As for the opposition, our interlocutor notes that it is focused on economic issues, infrastructure investments, salary increases, and promises to enhance cooperation in international relations, primarily coming from the party of Ramush Haradinaj.
"These promises in the economic sphere given by opposition politicians so far seem unconvincing, in some segments even unrealistic. The current situation regarding economic development will require more complex steps because it is not simple to increase salaries. A more comprehensive and different approach is needed. The opposition tries to touch on the daily problems of citizens and to put itself at their service by promising to improve the economic situation and life. How much the citizens will see this as realistic, I am not sure. However, it seems that the opposition engages a significant number of potential voters at their gatherings," Milenkovic noted.
In the coming period, according to his assessment, the campaign will intensify.

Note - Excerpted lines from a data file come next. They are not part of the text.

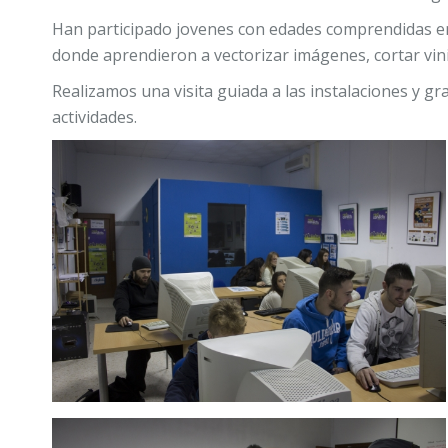
Han participado jovenes con edades comprendidas entre
donde aprendieron a vectorizar imágenes, cortar vin
Realizamos una visita guiada a las instalaciones y gr
actividades.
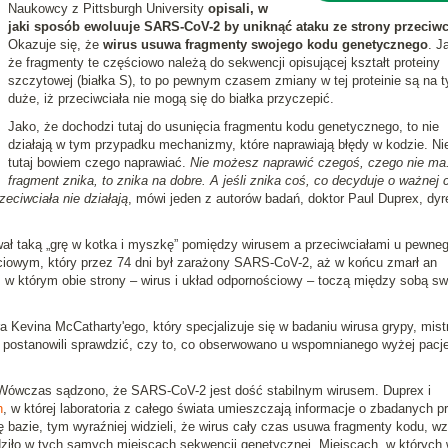
Naukowcy z Pittsburgh University
opisali, w
jaki sposób ewoluuje SARS-CoV-2 by uniknąć ataku ze strony przeciwc
Okazuje się, że
wirus usuwa fragmenty swojego kodu genetycznego
. J
że fragmenty te częściowo należą do sekwencji opisującej kształt proteiny
szczytowej (białka S), to po pewnym czasem zmiany w tej proteinie są na t
duże, iż przeciwciała nie mogą się do białka przyczepić.
Jako, że dochodzi tutaj do usunięcia fragmentu kodu genetycznego, to nie
działają w tym przypadku mechanizmy, które naprawiają błędy w kodzie. N
tutaj bowiem czego naprawiać.
Nie możesz naprawić czegoś, czego nie ma
fragment znika, to znika na dobre. A jeśli znika coś, co decyduje o ważnej 
zeciwciała nie działają
, mówi jeden z autorów badań, doktor Paul Duprex, dyr
ał taką „grę w kotka i myszkę” pomiędzy wirusem a przeciwciałami u pewne
iowym, który przez 74 dni był zarażony SARS-CoV-2, aż w końcu zmarł an
, w którym obie strony – wirus i układ odpornościowy – toczą między sobą sw
 Kevina McCatharty'ego, który specjalizuje się w badaniu wirusa grypy, mist
postanowili sprawdzić, czy to, co obserwowano u wspomnianego wyżej pacj
 Wówczas sądzono, że SARS-CoV-2 jest dość stabilnym wirusem. Duprex i
h
, w której laboratoria z całego świata umieszczają informacje o zbadanych p
się bazie, tym wyraźniej widzieli, że wirus cały czas usuwa fragmenty kodu, w
dziło w tych samych miejscach sekwencji genetycznej. Miejscach, w których 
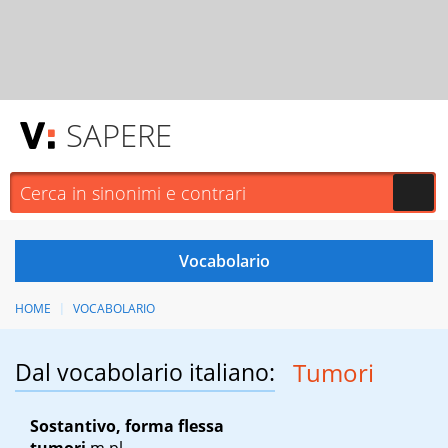
SAPERE
HOME
VOCABOLARIO
Dal vocabolario italiano:
Tumori
Sostantivo, forma flessa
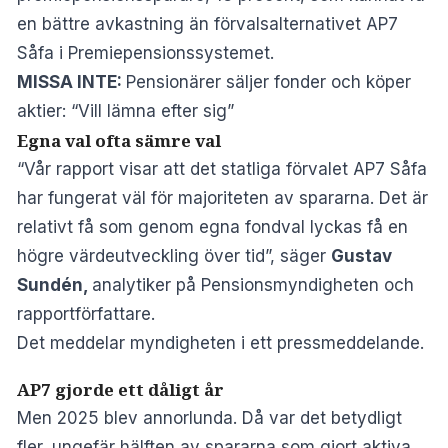
en bättre avkastning än förvalsalternativet AP7
Såfa i Premiepensionssystemet.
MISSA INTE:
Pensionärer säljer fonder och köper
aktier: “Vill lämna efter sig”
Egna val ofta sämre val
“Vår rapport visar att det statliga förvalet AP7 Såfa
har fungerat väl för majoriteten av spararna. Det är
relativt få som genom egna fondval lyckas få en
högre värdeutveckling över tid”, säger
Gustav
Sundén,
analytiker på Pensionsmyndigheten och
rapportförfattare.
Det meddelar myndigheten i ett
pressmeddelande
.
AP7 gjorde ett dåligt år
Men 2025 blev annorlunda. Då var det betydligt
fler, ungefär hälften av spararna som gjort aktiva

"We could even expect some nationalist reactions from opposition parties and rhetoric that might resemble that of Self-Determination as a mechanism to engage the voter base that Self-Determination gathers, also by the opposition," Milenkovic pointed out.
Asked what is crucial for citizens in Kosovo when deciding in elections, whether economic issues or themes related to the north of Kosovo, university professor from Pristina Mazlum Baraliu told Kosovo online that it is primarily the socio-economic situation. Following that, issues concerning the north or south of Kosovo come next.
Baraliu observes that the ruling Self-Determination does not have a written program for the elections, but highlights certain issues during the campaign. As for the opposition, he believes it has not been capable enough over the past four years to play a decisive role or to impose some corrective issues or decisions.
"The opposition could only disrupt some assembly sessions and nothing more than that," Baraliu states.
He notes that on the international stage, Kosovo's Prime Minister Albin Kurti has accepted the latest agreement from the dialogue in Brussels, but ahead of the elections, Self-Determination has not yet publicly expressed a stance on this.
"Just as Serbia strategically plays the political game, so does he, it seems, verbally acknowledge, but then asks for a signature, and then says he will not send the proposal for the statute of the Association to the Constitutional Court. Thus, a game is being played both by Pristina and Belgrade," Baraliu explains.